• _What the task asks_: In the comment thread on the poem, change "marriage" to "union" and write out the passage starting at "We might think" and ending at "ever met her.".

[[ Page excerpt, beginning ]]

This poem is a paradox because lasting love is inescapably a paradox, I think. Lived experience that commits past life (until death do us part). Stretching what we require of each other outside the frame of our life.
I thought I would share nother thing that came to mind when I read this poem too. Here’s a scarier vision of the floor of the sea, in a monologue by Clarence in Shakespeare’s Richard III. While awaiting his certain death in the Tower, he describes a dream he had the night before (Act I, Scene 4):
“Methought that Gloucester stumbled; and, in falling,
Struck me, that thought to stay him, overboard,
Into the tumbling billows of the main.
Lord, Lord! methought, what pain it was to drown!
What dreadful noise of waters in mine ears!
What ugly sights of death within mine eyes!
Methought I saw a thousand fearful wrecks;
Ten thousand men that fishes gnaw'd upon;
Wedges of gold, great anchors, heaps of pearl,
Inestimable stones, unvalued jewels,
All scatter'd in the bottom of the sea:
Some lay in dead men's skulls; and, in those holes
Where eyes did once inhabit, there were crept,
As 'twere in scorn of eyes, reflecting gems,
Which woo'd the slimy bottom of the deep,
And mock'd the dead bones that lay scatter'd by…”
We might think of that as a vivid description of a bad marriage. I hope Sue’s to Austin was not so bleak.
Beautiful meditation on the poem, Tom.
DeleteI love the magic mirror idea. That is true for so many of Dickinson's poems that it makes one wonder.
Requirement is an interesting word. I take your challenge. I do remember being asked before I got married if there were any deal breakers. I said no. But perhaps this is disingenuous. Or maybe it's more accurate to say that the requirements of character were already well established in my wife before I ever met her.
"Required" feels dictatorial to me. "Request" is more in keeping.
Your Richard III excerpt is terrifying. I appreciate the inference here that this poem could possibly have been directed at Sue. There's that echo of this passage in The Tempest too,
Full fathom five thy father lies;
Of his bones are coral made;
Those are pearls that were his eyes:
Nothing of him that doth fade,
But doth suffer a sea-change
Into something rich and strange.
Yet in Dickinson pearls seem to be the most precious of all the gems, and here seem to stand for pressurized Awe, something born of patience and self-restraint.
And yet, and yet, it is hard not to read that "honorable" as tongue in cheek, and this poem as a critique isn't it?
When trying to understand this poem, it might help to recall a passage from an 1852 letter in which Emily shared with Sue her fantasies and anxieties about marriage.
ReplyDelete„How dull our lives must seem to the bride, and the plighted maiden, whose days are fed with gold, and who gather pearls every evening, but to the wife, Susie, sometimes the wife forgotten, our lives perhaps seem dearer than all others in the world; you you have seen flowers at morning, satisfied with the dew, and those same sweet flowers at noon with their heads bowed in anguish before the mighty sun; think you those thirsty blossoms will now need ought but –dew? No, they will cry for sunlight, and pine for the burning noon, tho’ it scorches them, scathes them; they have got through with peace, they know that the man of noon, is mightier than the morning and their life is henceforth to him. Oh, Susie, it is dangerous, and it is all too dear, these simple trusting spirits, and the spirits mightier, which we cannot resist! It does so rend me, Susie, the thought of it when it comes, that I tremble lest at sometime I, too, am yielded up.“
Thank you! Wow, that's super helpful here.

[[ Page excerpt, end ]]
[[ Dataset excerpts, beginning ]]

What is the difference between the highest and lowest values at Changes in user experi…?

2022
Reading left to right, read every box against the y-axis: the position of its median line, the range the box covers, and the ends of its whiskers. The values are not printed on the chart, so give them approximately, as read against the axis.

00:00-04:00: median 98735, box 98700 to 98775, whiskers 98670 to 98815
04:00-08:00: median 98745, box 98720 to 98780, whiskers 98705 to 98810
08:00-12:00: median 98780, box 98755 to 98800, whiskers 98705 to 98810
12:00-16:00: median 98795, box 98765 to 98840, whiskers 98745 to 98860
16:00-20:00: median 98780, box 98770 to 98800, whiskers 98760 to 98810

[[ Dataset excerpts, end ]]

• _Response to this exercise_:
We might think of that as a vivid description of a bad union. I hope Sue’s to Austin was not so bleak.
Beautiful meditation on the poem, Tom.
DeleteI love the magic mirror idea. That is true for so many of Dickinson's poems that it makes one wonder.
Requirement is an interesting word. I take your challenge. I do remember being asked before I got married if there were any deal breakers. I said no. But perhaps this is disingenuous. Or maybe it's more accurate to say that the requirements of character were already well established in my wife before I ever met her.